Elie, welcome.  Have you tried contacking Fleetwood to obtain an owner's manual?  Send them an email.  Most if not all of your questions should be convered in the owner's manual or the engine manual that came with the motorhome.  Try their web site or 800 number for help.


----------



## Bush70 (Jan 31, 2006)

Fleetwood Flair Diesel questions

I have never heard of a 6.5. What is the make. It may or may not have a water seperator. Inverters are usually in one of the outside compartments if you have one. The fuel water seperator would act as a secondary filter if there is one other wise there is probably just one filter.What size is the inverter you have now?In the area where the TVs go there should be a cable plug and possibly a antenna switch. On the right side of mine is the PS resorvior. What chassis do you have? I think I tried to answer all the questions. Hope I helped.


----------



## Kirk (Jan 31, 2006)

Fleetwood Flair Diesel questions

Contact that chassis builder for the location of things. For  the engine manual, contact the maker of the engine, probably either Cummins or Cat. 

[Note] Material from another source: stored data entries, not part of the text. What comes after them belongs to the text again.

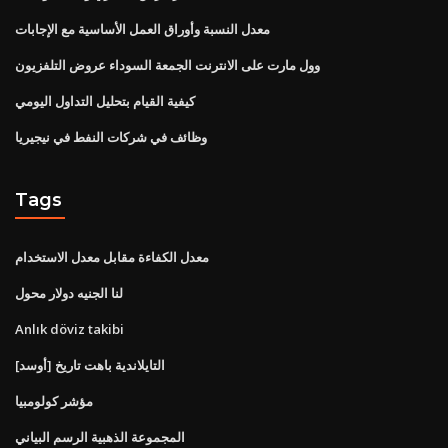
معدل النسبة وأوراق العمل الأساسية مع الإجابات
وول مارت على الانترنت الجمعة السوداء عروض التلفزيون
كيفية القيام بتحليل التداول اليومي
وظائف في شركات النفط في نيجيريا
Tags
معدل الكفاءة مقابل معدل الاستخدام
لنا الجنيه دولار محول
Anlık döviz takibi
[أوسد] التايلاندية باهت تاريخ
مؤشر كولومبيا
المجموعة الذهبية الرسم البياني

5) That depends upon what you want to run from 120V-ac when operating on the batteries. Also, keep in mind that 1500 watt of power is going to draw 125A from you batteries so you will need a lot of battery capacity if you plan to run two of them.

6) If you have a connection for cable it most likely ends either at the TV, or at a selector switch that then supplies the TV from either that connection or from the antenna. Most RVs have such a switch somewhere near the TV.


----------



## dsl4us (Jan 31, 2006)

Fleetwood Flair Diesel questions

quote: I have never heard of a 6.5. What is the make.

The engine is a GM Diesel. Turbocharged, non-intercooled V-8 design, most likely has a 4L80E transmission. Approx 190HP/385TQ for that era.

Try ebay for 6.5L GM Diesel manuals.
Another place that specializes with the GM Diesels is www.thedieselpage.com

In the trucks they only have one filter/water seperator and it is located at the rear of the engine down in the lifter valley.


----------